Cada mañana, millones de profesionales abren LinkedIn para consultar novedades en su sector, ampliar contactos o compartir sus logros. Lo que encuentran suele ser inspirador: ascensos, premios, publicaciones científicas, nuevos proyectos, conferencias internacionales o cambios de empleo en apariencia a una mejor posición deseada. ¿Cómo afecta esta exposición continua al éxito ajeno a la forma en que valoramos nuestra propia carrera profesional?

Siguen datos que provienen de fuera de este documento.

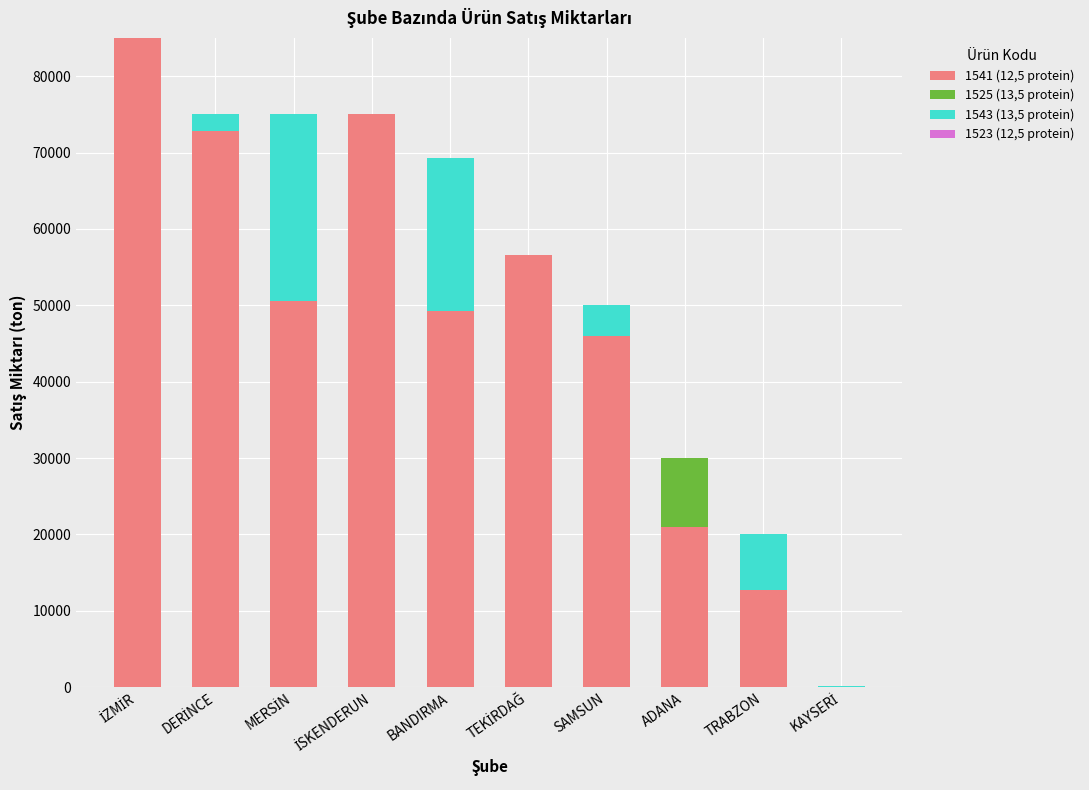

The 1541 (12,5 protein) series shows 29304 at SAMSUN. True or false?

False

La investigación reciente nos señala que, por un lado, ofrece beneficios claros para la empleabilidad, el networking (creación de redes de contactos profesionales) y la difusión del conocimiento. Pero también puede dar lugar a efectos psicológicos menos visibles, relacionados con la comparación social, la autoestima profesional y la necesidad de validación externa.

La trampa psicológica de compararnos demasiado

La teoría de la comparación social, formulada por Leon Festinger en 1954, sostiene que las personas evaluamos nuestras capacidades y nuestro valor comparándonos con los demás. En circunstancias normales, estas comparaciones pueden ayudarnos a orientarnos. El problema aparece cuando la información está sesgada.

Eso es precisamente lo que sucede en muchas redes sociales. Mientras Instagram suele mostrar una visión idealizada de la vida personal, LinkedIn presenta una visión idealizada de la vida profesional. Rara vez vemos proyectos que han salido mal, artículos rechazados, errores estratégicos o procesos de aprendizaje difíciles. Lo habitual es encontrarnos con los resultados finales (y exitosos): el ascenso, la publicación, el premio o el nuevo puesto.